◆ **EXERCISE 1**
In the text on insider buying, which specific factors are corporate insiders said to be well-informed about? List only those the text names.
◆ **EXERCISE 2**
Condense the paragraph of the text on insider buying that begins "Most investors can't outperform the stock market" into a bulleted list that keeps its main facts.

◆ **TEXT SECTION**
------------------------

No one can deny that corporate executives and directors generally have more knowledge and insight about their companies’ future prospects and developments than anyone else. While they are not allowed to trade on material non-public information, they do have their own perception about the current state of the industry their companies are operating in and the potential of their companies. Corporate insiders are well-informed about the cyclical trends, order flow, production bottlenecks, and a wide array of other factors that influence their companies’ businesses, so their insider trades may offer useful information for individual investors. Extensive research has provided evidence that insider purchases tend to outperform the broader market, which is the primary reason why Insider Monkey tracks this type of activity. Having said that, the following article will discuss the noteworthy insider buying activity registered at three companies recently, and their performance over the past several months.
Most investors can’t outperform the stock market by individually picking stocks because stock returns aren’t evenly distributed. A randomly picked stock has only a 35%-to-45% chance (depending on the investment horizon) to outperform the market. There are a few exceptions, one of which is when it comes to purchases made by corporate insiders. Academic research has shown that certain insider purchases historically outperformed the market by an average of seven percentage points per year. This effect is more pronounced in small-cap stocks. Another exception is the small-cap stock picks of hedge funds. Our research has shown that the 15 most popular small-cap stocks among hedge funds outperformed the market by nearly a percentage point per month between 1999 and 2012. We have been forward testing the performance of these stock picks since the end of August 2012 and they have returned 102% over the ensuing 38 months, outperforming the S&P 500 Index by more than 53 percentage points (read more details here). The trick is focusing only on the best small-cap stock picks of funds, not their large-cap stock picks which are extensively covered by analysts and followed by almost everybody.

------------------------

◆ **GIVEN DATA**
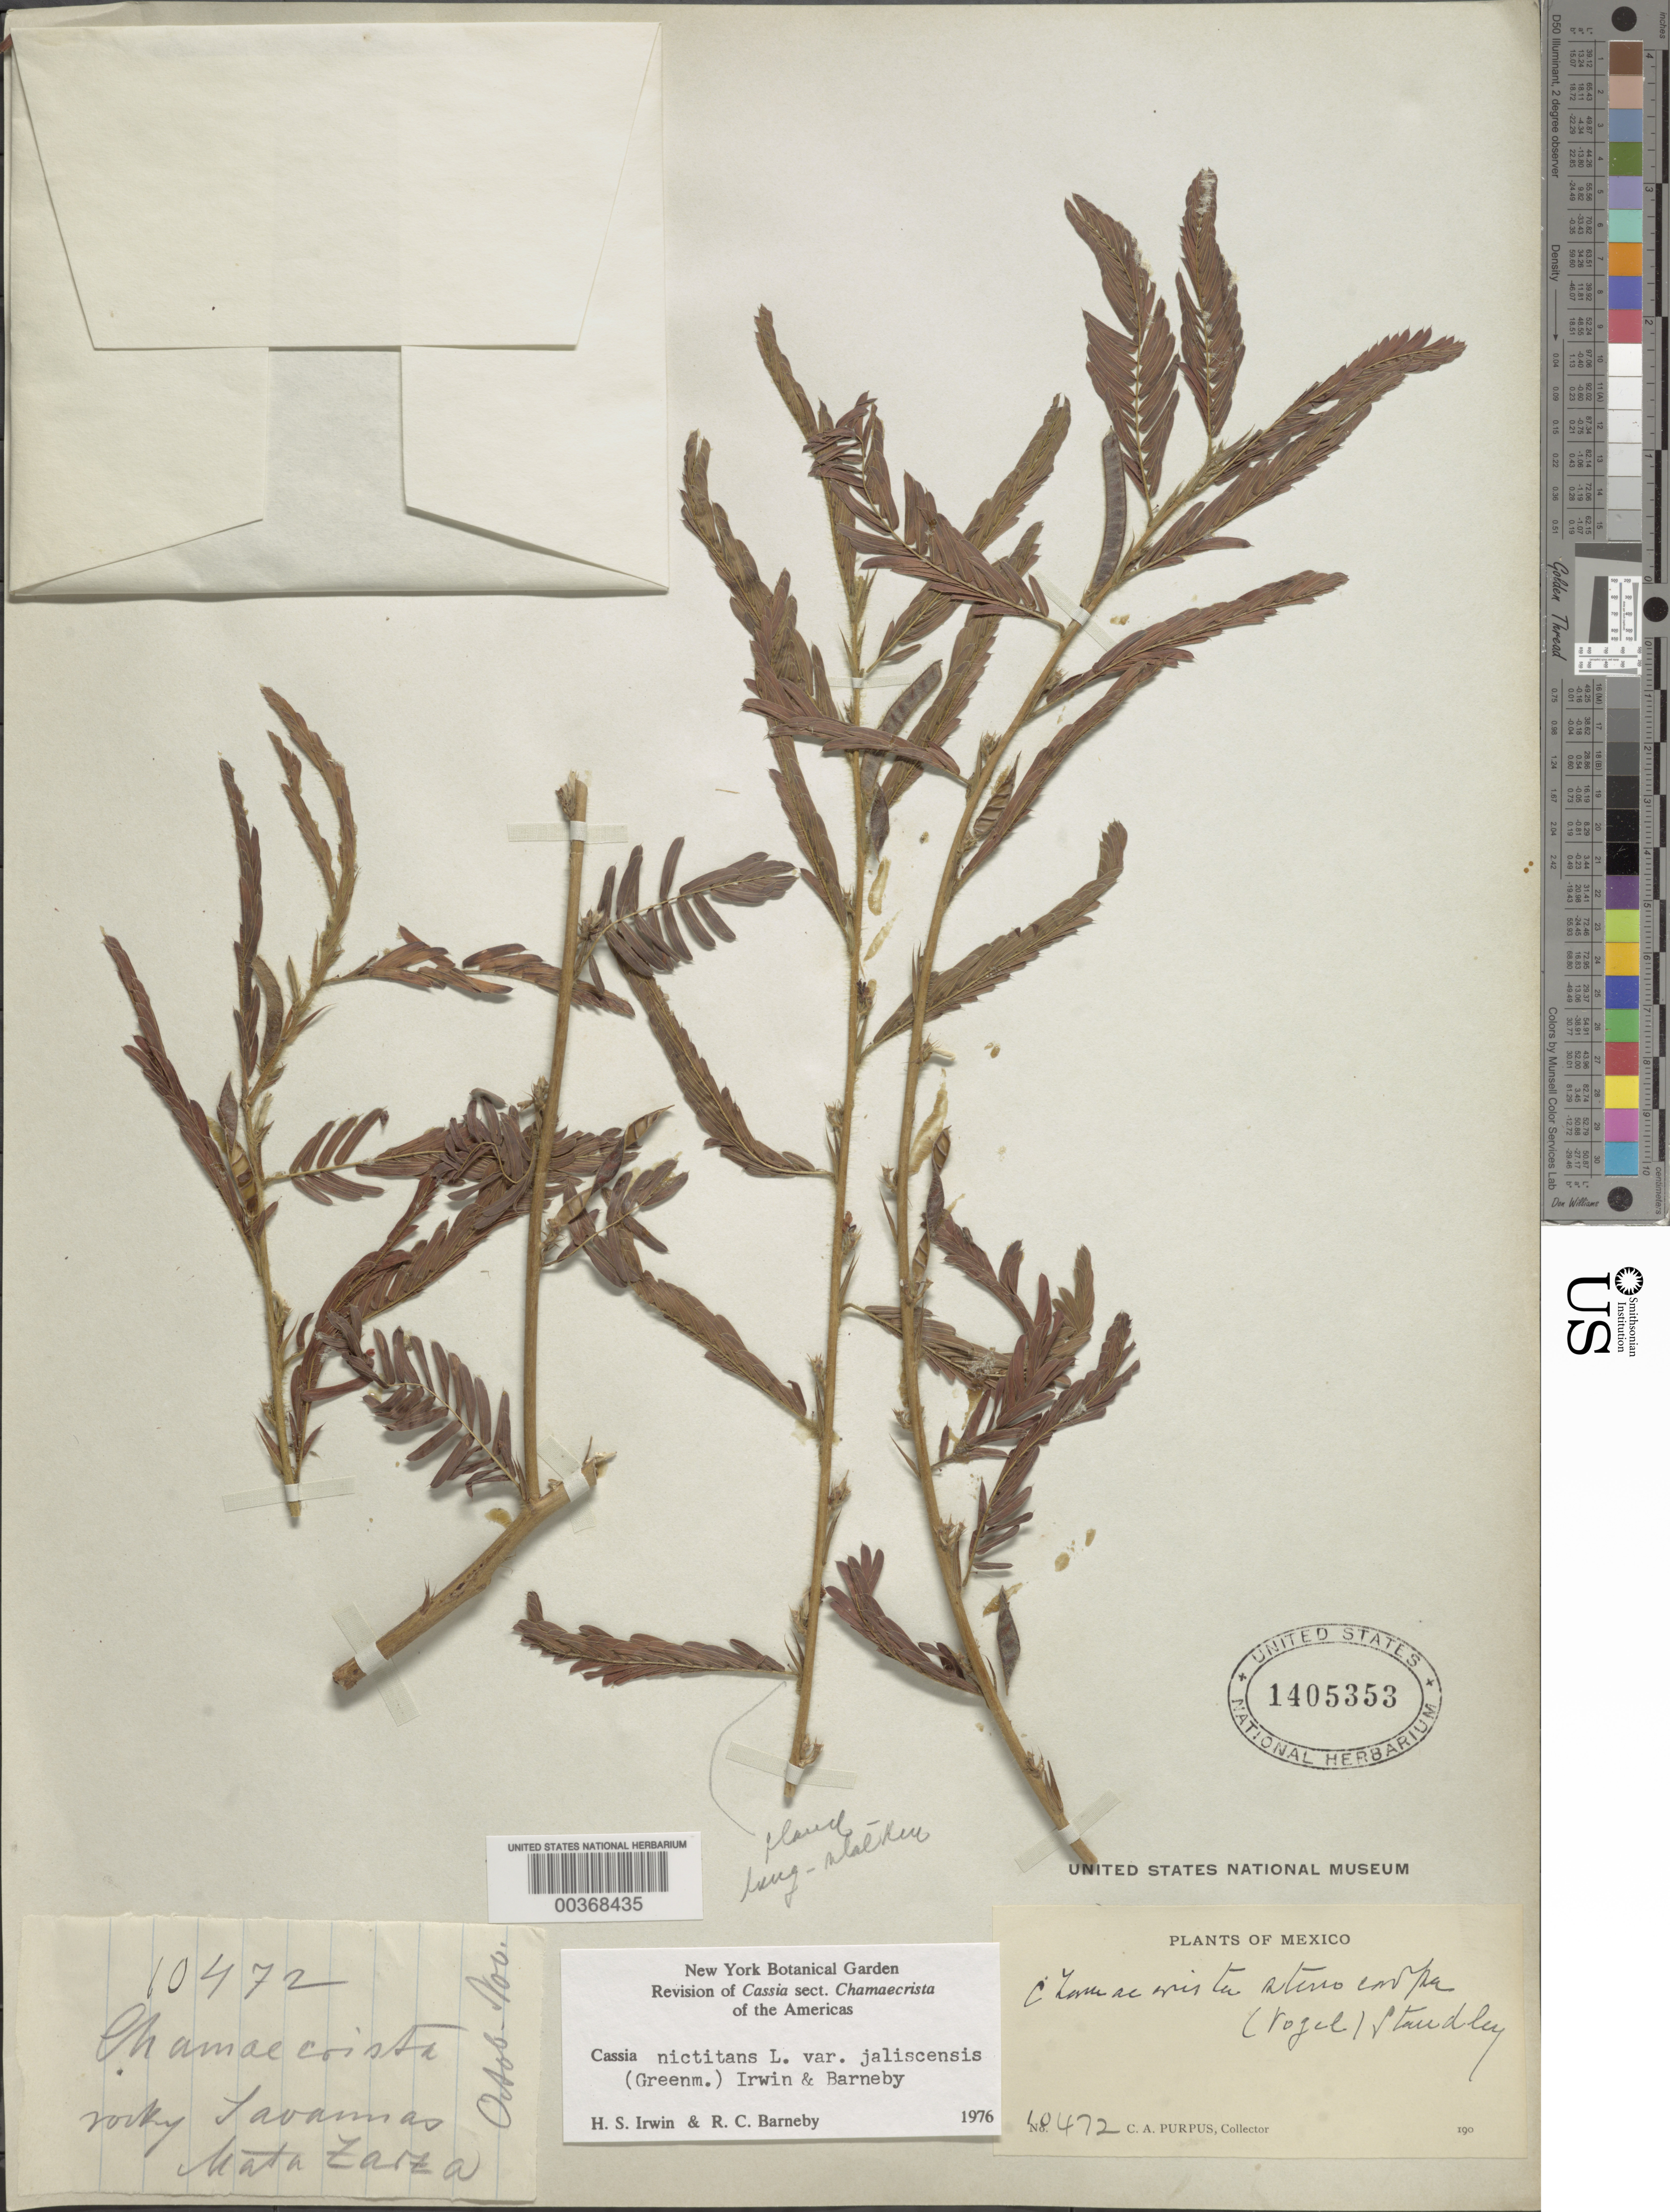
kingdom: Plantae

------------------------

◆ **RIGHT ANSWER 1**
- Cyclical trends
- Order flow
- Production bottlenecks

◆ **RIGHT ANSWER 2**
- Most investors cannot beat the market by picking individual stocks, because stock returns are not evenly distributed.
- A randomly picked stock has a 35%-to-45% chance of outperforming the market, depending on the investment horizon.
- Exception one: certain purchases by corporate insiders have historically beaten the market by an average of seven percentage points per year, with a stronger effect in small-cap stocks.
- Exception two: the small-cap picks of hedge funds. The 15 most popular small-cap stocks among hedge funds beat the market by nearly a percentage point per month from 1999 to 2012.
- In forward testing since the end of August 2012, these picks returned 102% over 38 months, outperforming the S&P 500 Index by more than 53 percentage points.
- The key is to focus on funds' best small-cap picks rather than their large-cap picks, which analysts cover extensively and almost everybody follows.